#### [TASK BRIEF]
Beginning with the line containing "## GALLERY: NASCAR" and ending with the last line of the entries below, copy each line exactly and nothing else.

#### [Items from a dataset]

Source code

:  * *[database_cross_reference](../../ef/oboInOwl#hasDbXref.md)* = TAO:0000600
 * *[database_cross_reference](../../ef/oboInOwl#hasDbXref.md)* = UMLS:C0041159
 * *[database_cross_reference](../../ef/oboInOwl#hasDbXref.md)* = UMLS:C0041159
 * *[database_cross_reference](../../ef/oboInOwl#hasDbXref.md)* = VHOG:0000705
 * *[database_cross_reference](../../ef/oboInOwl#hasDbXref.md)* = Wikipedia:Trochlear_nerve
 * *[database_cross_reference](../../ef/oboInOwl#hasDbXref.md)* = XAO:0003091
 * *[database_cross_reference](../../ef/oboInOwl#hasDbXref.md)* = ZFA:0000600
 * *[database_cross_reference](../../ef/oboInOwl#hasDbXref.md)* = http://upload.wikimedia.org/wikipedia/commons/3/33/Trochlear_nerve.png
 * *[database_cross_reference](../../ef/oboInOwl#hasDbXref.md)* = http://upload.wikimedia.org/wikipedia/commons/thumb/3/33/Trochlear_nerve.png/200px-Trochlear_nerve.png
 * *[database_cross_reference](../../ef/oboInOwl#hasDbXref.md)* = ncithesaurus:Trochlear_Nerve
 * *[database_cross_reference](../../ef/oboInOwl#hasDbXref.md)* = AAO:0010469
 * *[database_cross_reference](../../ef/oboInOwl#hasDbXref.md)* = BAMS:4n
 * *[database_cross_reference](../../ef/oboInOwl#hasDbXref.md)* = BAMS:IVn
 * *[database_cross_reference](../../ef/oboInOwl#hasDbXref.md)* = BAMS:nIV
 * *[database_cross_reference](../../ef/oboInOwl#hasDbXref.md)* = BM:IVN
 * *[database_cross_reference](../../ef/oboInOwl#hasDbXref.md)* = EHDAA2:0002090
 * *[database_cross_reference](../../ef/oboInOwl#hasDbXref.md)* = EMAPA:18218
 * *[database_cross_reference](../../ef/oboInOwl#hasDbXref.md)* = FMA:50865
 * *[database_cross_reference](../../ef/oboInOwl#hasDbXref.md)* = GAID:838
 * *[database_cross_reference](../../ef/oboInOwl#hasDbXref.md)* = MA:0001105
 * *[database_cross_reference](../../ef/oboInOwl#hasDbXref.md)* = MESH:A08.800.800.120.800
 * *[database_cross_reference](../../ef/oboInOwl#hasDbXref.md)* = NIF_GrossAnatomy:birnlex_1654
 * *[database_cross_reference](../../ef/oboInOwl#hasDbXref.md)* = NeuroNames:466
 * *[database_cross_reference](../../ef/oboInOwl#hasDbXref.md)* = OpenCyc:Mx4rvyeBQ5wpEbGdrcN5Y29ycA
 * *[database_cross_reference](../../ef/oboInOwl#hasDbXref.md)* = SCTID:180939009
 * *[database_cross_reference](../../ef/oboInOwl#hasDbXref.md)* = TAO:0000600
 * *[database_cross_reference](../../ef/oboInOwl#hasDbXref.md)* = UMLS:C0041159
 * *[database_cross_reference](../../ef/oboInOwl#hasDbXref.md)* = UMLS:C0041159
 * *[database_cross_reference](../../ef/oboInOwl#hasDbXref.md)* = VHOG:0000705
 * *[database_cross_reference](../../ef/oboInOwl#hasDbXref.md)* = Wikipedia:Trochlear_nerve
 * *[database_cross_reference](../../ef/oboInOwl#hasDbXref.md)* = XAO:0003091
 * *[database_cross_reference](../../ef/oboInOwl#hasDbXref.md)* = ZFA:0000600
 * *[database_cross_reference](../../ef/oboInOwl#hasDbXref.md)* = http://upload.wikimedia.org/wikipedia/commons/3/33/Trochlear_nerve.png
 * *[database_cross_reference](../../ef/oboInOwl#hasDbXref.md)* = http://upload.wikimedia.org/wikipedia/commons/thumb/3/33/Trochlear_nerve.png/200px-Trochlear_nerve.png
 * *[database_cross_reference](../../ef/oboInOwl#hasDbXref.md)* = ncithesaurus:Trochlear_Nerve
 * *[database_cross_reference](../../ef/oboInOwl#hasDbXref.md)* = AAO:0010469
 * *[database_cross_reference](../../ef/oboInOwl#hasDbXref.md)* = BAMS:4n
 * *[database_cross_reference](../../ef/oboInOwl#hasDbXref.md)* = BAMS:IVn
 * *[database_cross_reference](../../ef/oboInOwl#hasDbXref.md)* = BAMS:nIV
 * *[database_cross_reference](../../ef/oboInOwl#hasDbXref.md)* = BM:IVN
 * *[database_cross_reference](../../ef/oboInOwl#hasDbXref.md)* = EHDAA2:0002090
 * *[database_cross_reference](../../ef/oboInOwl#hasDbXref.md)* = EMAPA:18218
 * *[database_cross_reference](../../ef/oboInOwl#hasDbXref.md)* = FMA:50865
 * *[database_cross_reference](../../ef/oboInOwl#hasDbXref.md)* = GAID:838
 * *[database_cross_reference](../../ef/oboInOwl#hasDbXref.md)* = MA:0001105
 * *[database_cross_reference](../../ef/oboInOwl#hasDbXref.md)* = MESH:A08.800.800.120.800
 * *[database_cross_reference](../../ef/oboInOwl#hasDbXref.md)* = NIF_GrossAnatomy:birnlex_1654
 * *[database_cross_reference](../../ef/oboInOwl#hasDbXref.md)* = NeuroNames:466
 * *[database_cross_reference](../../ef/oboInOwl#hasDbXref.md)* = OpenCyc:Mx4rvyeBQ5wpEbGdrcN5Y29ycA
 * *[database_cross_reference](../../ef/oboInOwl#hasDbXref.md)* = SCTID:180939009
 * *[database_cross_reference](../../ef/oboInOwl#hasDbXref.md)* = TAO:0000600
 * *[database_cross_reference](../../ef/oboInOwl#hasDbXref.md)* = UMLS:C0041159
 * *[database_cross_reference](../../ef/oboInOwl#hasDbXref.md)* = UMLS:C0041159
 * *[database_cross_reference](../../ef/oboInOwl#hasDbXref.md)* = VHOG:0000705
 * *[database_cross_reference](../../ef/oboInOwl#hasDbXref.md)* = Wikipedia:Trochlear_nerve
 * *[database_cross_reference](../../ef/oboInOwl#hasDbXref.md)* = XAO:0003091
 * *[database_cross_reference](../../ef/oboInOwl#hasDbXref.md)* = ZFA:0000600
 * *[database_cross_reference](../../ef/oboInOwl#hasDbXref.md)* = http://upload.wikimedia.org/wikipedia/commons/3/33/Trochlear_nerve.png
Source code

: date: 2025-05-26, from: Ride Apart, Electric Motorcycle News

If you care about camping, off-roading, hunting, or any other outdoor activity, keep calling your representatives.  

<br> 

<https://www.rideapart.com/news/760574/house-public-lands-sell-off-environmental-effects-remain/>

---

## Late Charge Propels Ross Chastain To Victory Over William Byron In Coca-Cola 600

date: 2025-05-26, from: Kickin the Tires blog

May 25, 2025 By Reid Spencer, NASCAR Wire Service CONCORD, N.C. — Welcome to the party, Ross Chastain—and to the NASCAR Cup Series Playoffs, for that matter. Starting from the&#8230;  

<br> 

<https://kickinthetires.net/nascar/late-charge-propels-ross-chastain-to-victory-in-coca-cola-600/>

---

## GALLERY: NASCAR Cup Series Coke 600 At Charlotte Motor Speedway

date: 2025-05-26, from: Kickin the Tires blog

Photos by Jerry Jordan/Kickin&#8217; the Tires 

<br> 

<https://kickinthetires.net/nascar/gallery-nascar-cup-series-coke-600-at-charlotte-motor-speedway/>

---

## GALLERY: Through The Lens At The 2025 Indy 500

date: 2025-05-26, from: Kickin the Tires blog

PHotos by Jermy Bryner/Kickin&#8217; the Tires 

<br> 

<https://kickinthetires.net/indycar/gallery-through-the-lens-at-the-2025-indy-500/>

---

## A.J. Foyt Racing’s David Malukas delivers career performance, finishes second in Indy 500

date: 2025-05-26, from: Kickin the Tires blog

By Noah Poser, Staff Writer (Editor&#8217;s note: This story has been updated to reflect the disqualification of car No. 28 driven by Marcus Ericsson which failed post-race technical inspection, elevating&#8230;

#### [EXERCISE RESULT]
## GALLERY: NASCAR Cup Series Coke 600 At Charlotte Motor Speedway

date: 2025-05-26, from: Kickin the Tires blog

Photos by Jerry Jordan/Kickin&#8217; the Tires 

<br> 

<https://kickinthetires.net/nascar/gallery-nascar-cup-series-coke-600-at-charlotte-motor-speedway/>

---

## GALLERY: Through The Lens At The 2025 Indy 500

date: 2025-05-26, from: Kickin the Tires blog

PHotos by Jermy Bryner/Kickin&#8217; the Tires 

<br> 

<https://kickinthetires.net/indycar/gallery-through-the-lens-at-the-2025-indy-500/>

---

## A.J. Foyt Racing’s David Malukas delivers career performance, finishes second in Indy 500

date: 2025-05-26, from: Kickin the Tires blog

By Noah Poser, Staff Writer (Editor&#8217;s note: This story has been updated to reflect the disqualification of car No. 28 driven by Marcus Ericsson which failed post-race technical inspection, elevating&#8230;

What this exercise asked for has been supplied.